[Records from a collection]
=== Begin Enclosure ===
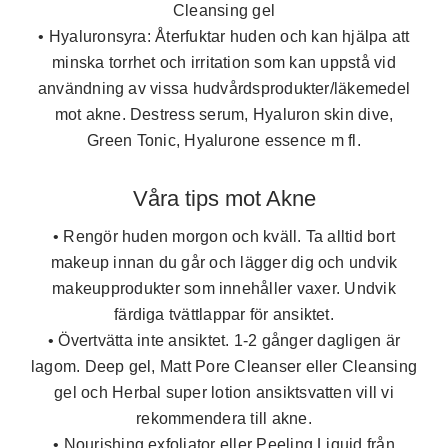
Cleansing gel
• Hyaluronsyra:
Återfuktar huden och kan hjälpa att
minska torrhet och irritation som kan uppstå vid
användning av vissa hudvårdsprodukter/läkemedel
mot akne. Destress serum, Hyaluron skin dive,
Green Tonic, Hyalurone essence m fl.
Våra tips mot Akne
•
Rengör huden morgon och kväll. Ta alltid bort
makeup innan du går och lägger dig och undvik
makeupprodukter som innehåller vaxer. Undvik
färdiga tvättlappar för ansiktet.
•
Övertvätta inte ansiktet. 1-2 gånger dagligen är
lagom. Deep gel, Matt Pore Cleanser eller Cleansing
gel och Herbal super lotion ansiktsvatten vill vi
rekommendera till akne.
•
Nourishing exfoliator eller Peeling Liquid från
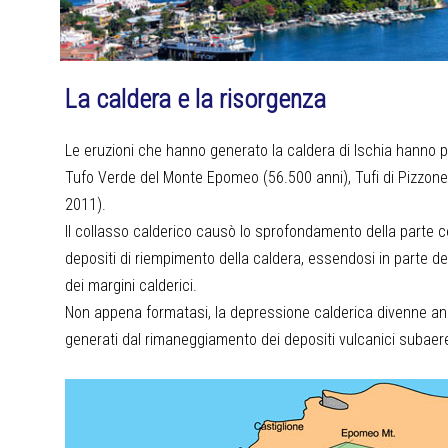
La caldera e la risorgenza
Le eruzioni che hanno generato la caldera di Ischia hanno pro
Tufo Verde del Monte Epomeo (56.500 anni), Tufi di Pizzone (
2011).
Il collasso calderico causò lo sprofondamento della parte ce
depositi di riempimento della caldera, essendosi in parte de
dei margini calderici.
Non appena formatasi, la depressione calderica divenne anc
generati dal rimaneggiamento dei depositi vulcanici subaer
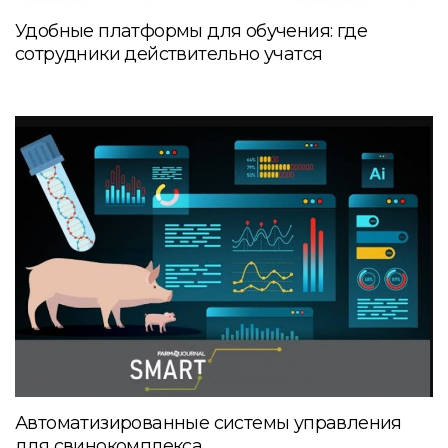
Удобные платформы для обучения: где
сотрудники действительно учатся
Автоматизированные системы управления
для свинокомплекса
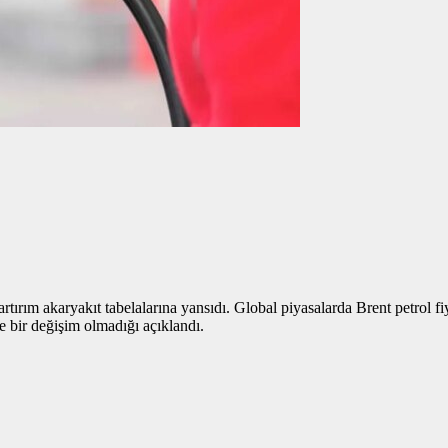
tırım akaryakıt tabelalarına yansıdı. Global piyasalarda Brent petrol fiy
e bir değişim olmadığı açıklandı.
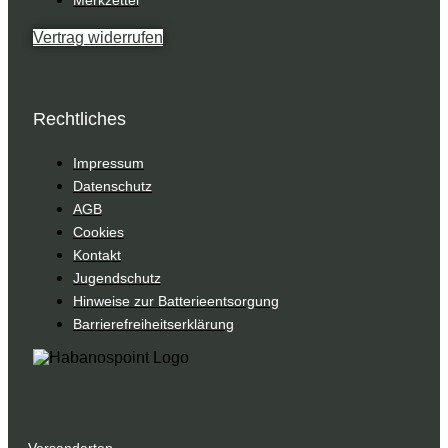
Vertrag widerrufen
Rechtliches
Impressum
Datenschutz
AGB
Cookies
Kontakt
Jugendschutz
Hinweise zur Batterieentsorgung
Barrierefreiheitserklärung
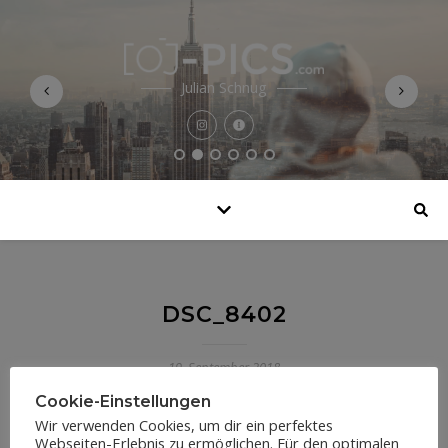
Julian Schnug
DSC_8402
19. September 2018
Cookie-Einstellungen
Wir verwenden Cookies, um dir ein perfektes
Webseiten-Erlebnis zu ermöglichen. Für den optimalen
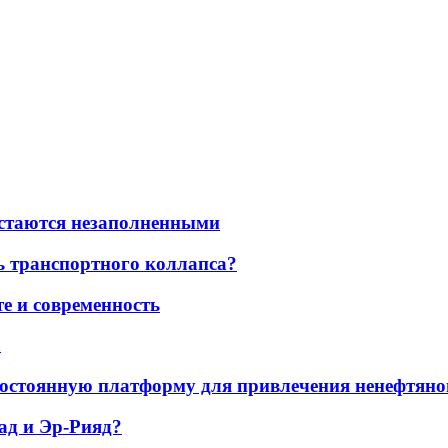
остаются незаполненными
ь транспортного коллапса?
е и современность
а
остоянную платформу для привлечения ненефтяно
ад и Эр-Рияд?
=== End Enclosure ===
The lines to copy exactly start with the line above that has "Övertvätta inte ansiktet." and go on through the line that has "depositi di riempimento"; please include both, add nothing else, and omit the pictures.

Övertvätta inte ansiktet. 1-2 gånger dagligen är
lagom. Deep gel, Matt Pore Cleanser eller Cleansing
gel och Herbal super lotion ansiktsvatten vill vi
rekommendera till akne.
•
Nourishing exfoliator eller Peeling Liquid från
La caldera e la risorgenza
Le eruzioni che hanno generato la caldera di Ischia hanno pro
Tufo Verde del Monte Epomeo (56.500 anni), Tufi di Pizzone (
2011).
Il collasso calderico causò lo sprofondamento della parte ce
depositi di riempimento della caldera, essendosi in parte de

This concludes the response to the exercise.